▶ [Problem statement]:
Using the listing below, copy exactly each line from the one that has "FIGURE 1 Short-term" through the one that has "Figure 1. The"; omit the pictures.

▶ [Records to use]:

******************************

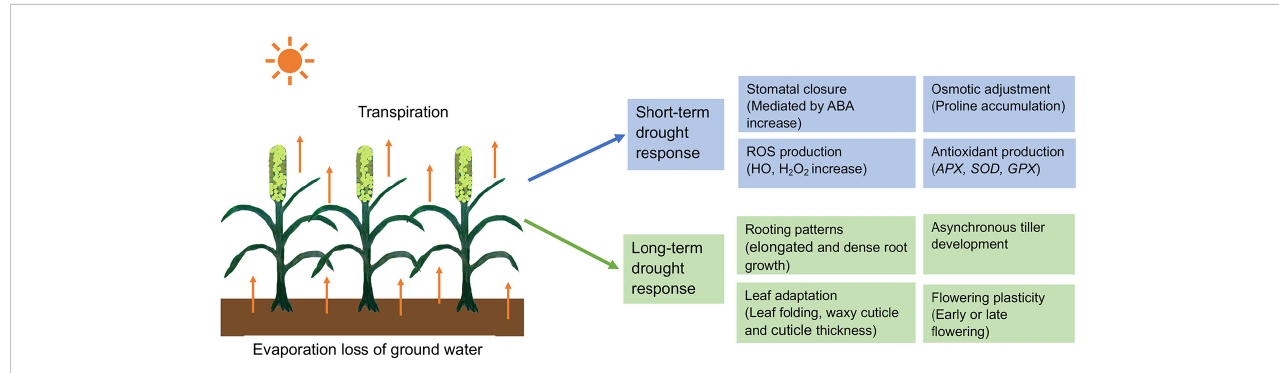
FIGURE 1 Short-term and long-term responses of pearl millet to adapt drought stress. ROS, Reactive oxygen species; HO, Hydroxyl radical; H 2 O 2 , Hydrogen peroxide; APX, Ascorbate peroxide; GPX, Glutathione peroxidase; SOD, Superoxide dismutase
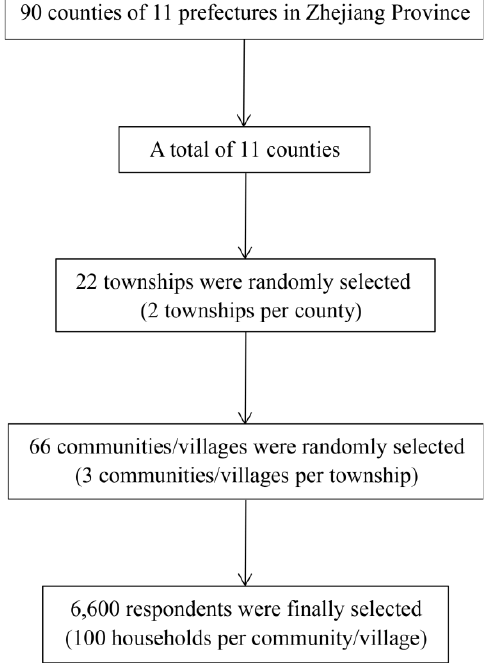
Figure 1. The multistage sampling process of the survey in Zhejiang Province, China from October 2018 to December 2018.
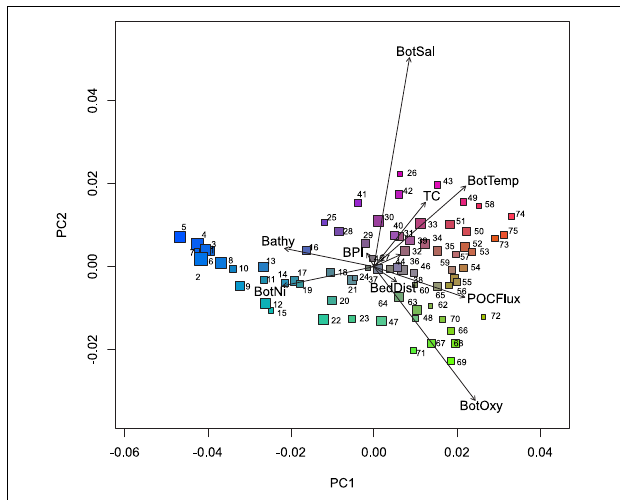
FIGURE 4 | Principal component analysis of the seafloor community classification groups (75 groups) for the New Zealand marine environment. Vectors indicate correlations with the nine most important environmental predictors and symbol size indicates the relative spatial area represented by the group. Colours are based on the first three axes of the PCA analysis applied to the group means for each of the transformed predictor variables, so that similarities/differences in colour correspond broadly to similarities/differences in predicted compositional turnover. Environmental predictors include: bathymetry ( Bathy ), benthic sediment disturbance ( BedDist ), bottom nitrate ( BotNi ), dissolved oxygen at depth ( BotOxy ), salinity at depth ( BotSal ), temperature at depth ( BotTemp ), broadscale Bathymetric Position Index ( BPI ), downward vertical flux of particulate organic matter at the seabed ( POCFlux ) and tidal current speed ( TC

******************************

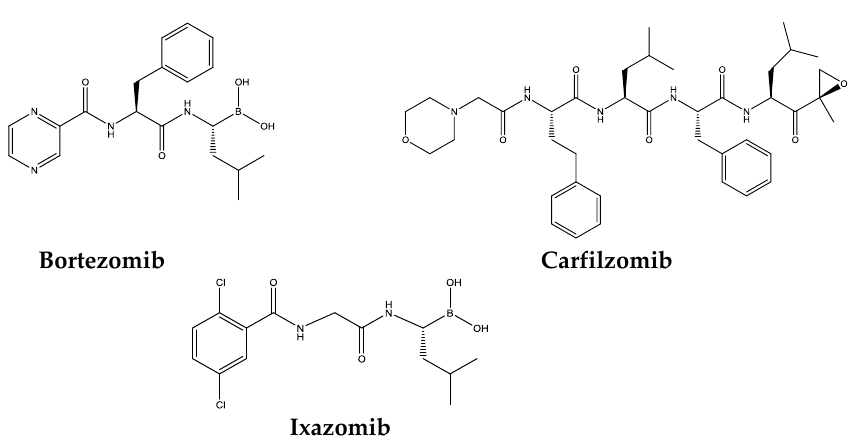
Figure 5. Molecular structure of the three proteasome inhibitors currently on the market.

******************************

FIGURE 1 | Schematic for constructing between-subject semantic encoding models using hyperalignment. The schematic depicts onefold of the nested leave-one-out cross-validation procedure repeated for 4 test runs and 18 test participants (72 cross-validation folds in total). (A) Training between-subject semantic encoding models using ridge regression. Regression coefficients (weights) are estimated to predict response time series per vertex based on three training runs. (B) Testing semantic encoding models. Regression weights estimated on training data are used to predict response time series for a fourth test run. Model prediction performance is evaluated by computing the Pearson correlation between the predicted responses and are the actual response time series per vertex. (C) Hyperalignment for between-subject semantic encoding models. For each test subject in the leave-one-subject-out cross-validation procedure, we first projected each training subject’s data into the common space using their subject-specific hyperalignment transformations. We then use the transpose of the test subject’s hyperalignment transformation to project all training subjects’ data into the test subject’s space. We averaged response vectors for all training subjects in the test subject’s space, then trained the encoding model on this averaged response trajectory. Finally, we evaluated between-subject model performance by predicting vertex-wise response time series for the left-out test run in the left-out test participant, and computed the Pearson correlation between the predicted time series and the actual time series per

******************************

▶ [Written answer]:
FIGURE 1 Short-term and long-term responses of pearl millet to adapt drought stress. ROS, Reactive oxygen species; HO, Hydroxyl radical; H 2 O 2 , Hydrogen peroxide; APX, Ascorbate peroxide; GPX, Glutathione peroxidase; SOD, Superoxide dismutase
Figure 1. The multistage sampling process of the survey in Zhejiang Province, China from October 2018 to December 2018.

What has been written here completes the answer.